The importance of including dentists in sporting teams
Sports physicians are already considered to be essential and integrated parts of sports teams. Their value to the team is indisputable. Sports physicians support athletes, help them prevent injuries, and provide strategies to recover quickly from injuries. Most sports teams now have physicians who travel with them from one event and city to another. But sports teams should also start including sports dentists to the same degree — and many are already ahead of the curve.
Sports dentists are definitely responsible for treating the team members if they sustain dental injuries. But they’re also necessary for pre-screening. Most athletes must undergo a six-month screening process before participating. If they’ve had a wisdom tooth removal, for example, they need to avoid sports for a while. Dentists must examine their players carefully, identify the ideal techniques to improve their oral health and determine if they can participate in the chosen sports.
Furthermore, the mouth can’t be separated from the rest of the body. It’s an integrated part of the body. An individual’s oral health can impact their cardiovascular health, and poor oral health can lead to heart attacks or heart muscle inflammation. If a sports dentist isn’t around to prevent and treat inflammations in the jaws, the patient may eventually suffer from heart problems, even if it isn’t directly linked to oral health later.
Young athletes are also more susceptible to bacterial inflammation and caries than most people. No one expects that top athletes would suffer from periodontitis, but over 50% of all Olympian athletes suffer from dental inflammation or caries. Athletes have a higher risk of inflammation because they often breathe through the mouth, which leads to dryness and reduced salivation, which increases bacterial activity and inflammation.
Sports dentists can coach athletes to minimize the risk of dental caries and deal with inflammation when it occurs.

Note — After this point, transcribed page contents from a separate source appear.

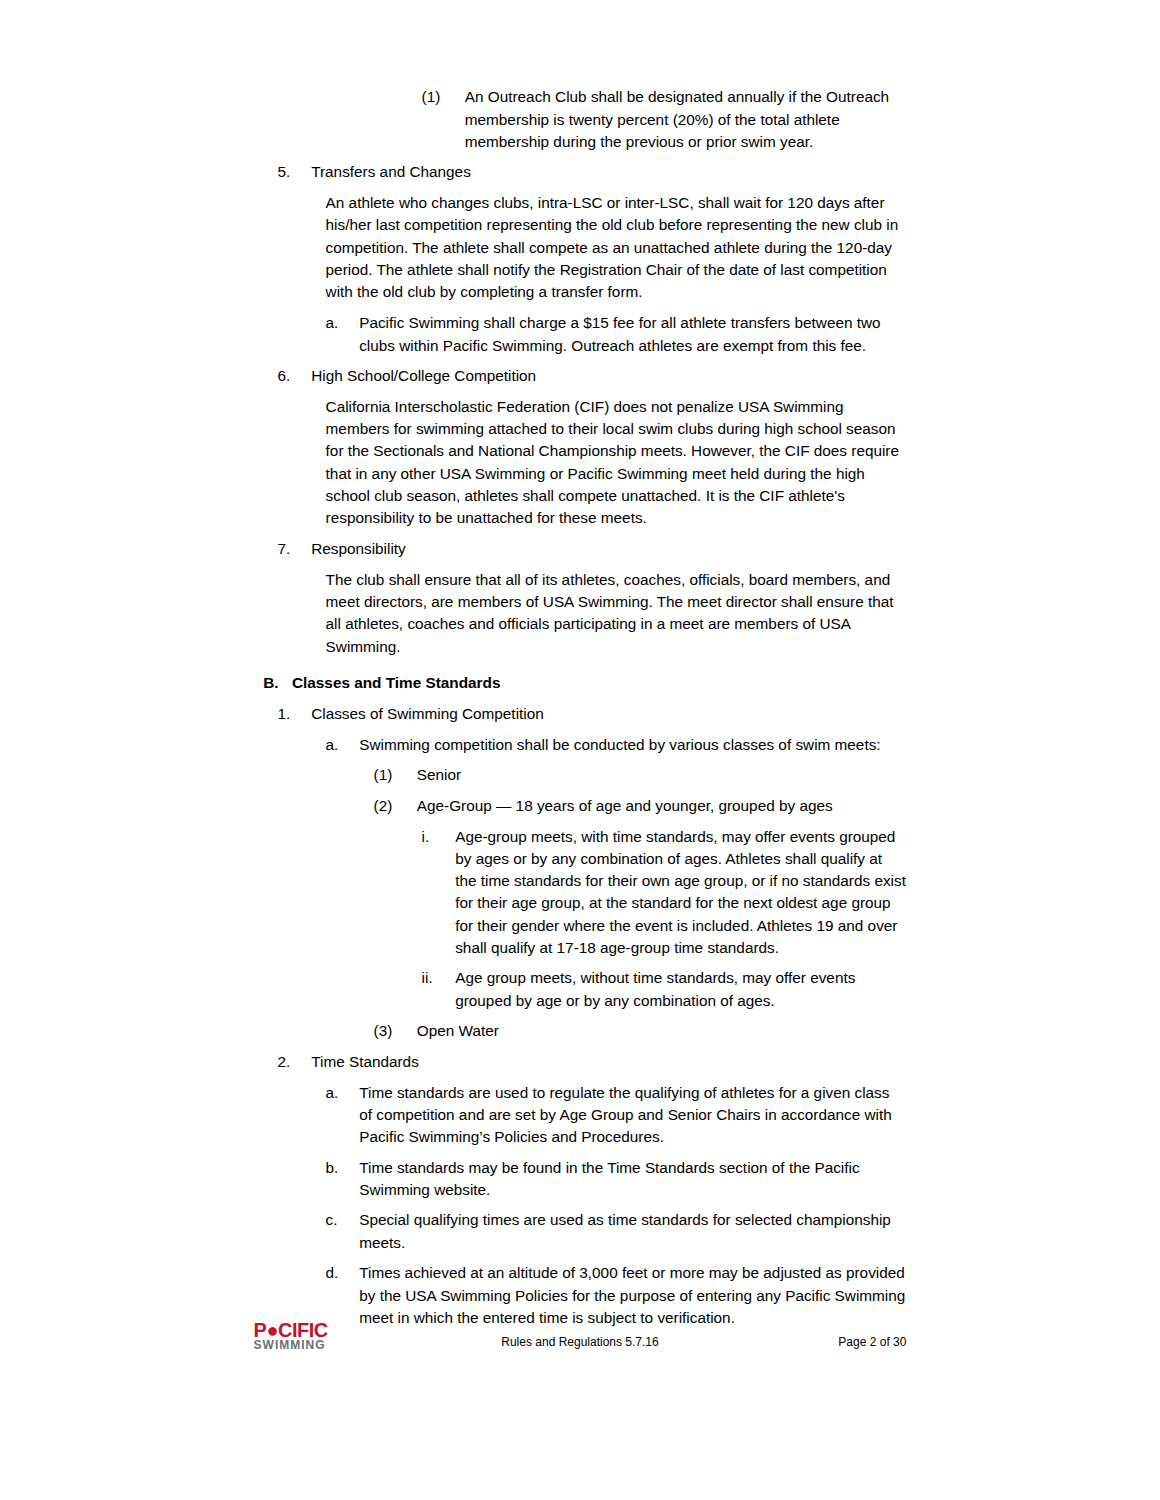(1) An Outreach Club shall be designated annually if the Outreach membership is twenty percent (20%) of the total athlete membership during the previous or prior swim year.
5. Transfers and Changes
An athlete who changes clubs, intra-LSC or inter-LSC, shall wait for 120 days after his/her last competition representing the old club before representing the new club in competition. The athlete shall compete as an unattached athlete during the 120-day period. The athlete shall notify the Registration Chair of the date of last competition with the old club by completing a transfer form.
a. Pacific Swimming shall charge a $15 fee for all athlete transfers between two clubs within Pacific Swimming. Outreach athletes are exempt from this fee.
6. High School/College Competition
California Interscholastic Federation (CIF) does not penalize USA Swimming members for swimming attached to their local swim clubs during high school season for the Sectionals and National Championship meets. However, the CIF does require that in any other USA Swimming or Pacific Swimming meet held during the high school club season, athletes shall compete unattached. It is the CIF athlete's responsibility to be unattached for these meets.
7. Responsibility
The club shall ensure that all of its athletes, coaches, officials, board members, and meet directors, are members of USA Swimming. The meet director shall ensure that all athletes, coaches and officials participating in a meet are members of USA Swimming.
B. Classes and Time Standards
1. Classes of Swimming Competition
a. Swimming competition shall be conducted by various classes of swim meets:
(1) Senior
(2) Age-Group — 18 years of age and younger, grouped by ages
i. Age-group meets, with time standards, may offer events grouped by ages or by any combination of ages. Athletes shall qualify at the time standards for their own age group, or if no standards exist for their age group, at the standard for the next oldest age group for their gender where the event is included. Athletes 19 and over shall qualify at 17-18 age-group time standards.
ii. Age group meets, without time standards, may offer events grouped by age or by any combination of ages.
(3) Open Water
2. Time Standards
a. Time standards are used to regulate the qualifying of athletes for a given class of competition and are set by Age Group and Senior Chairs in accordance with Pacific Swimming’s Policies and Procedures.
b. Time standards may be found in the Time Standards section of the Pacific Swimming website.
c. Special qualifying times are used as time standards for selected championship meets.
d. Times achieved at an altitude of 3,000 feet or more may be adjusted as provided by the USA Swimming Policies for the purpose of entering any Pacific Swimming meet in which the entered time is subject to verification.
| P●CIFIC SWIMMING | Rules and Regulations 5.7.16 | Page 2 of 30 |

Athletes must maintain natural teeth as long as possible
When asked about whether athletes need titanium or ceramic implants, Dr. Windorfer said they are not ideal candidates for implants during their active careers! Most sports dentists avoid offering implants to athletes during their active careers. They try to preserve the athlete's natural teeth for as long as possible. If an implant is placed, the implant needs several months to heal properly, which is simply not possible for athletes. If the athlete receives a blow to the face before the implant heals completely, the implant’s integrity will be compromised. That’s why sports dentists focus on building up their teeth and preventing inflammation rather than offering implants. After the active sports career, however, there is nothing standing in the way of an implantation, same as everybody.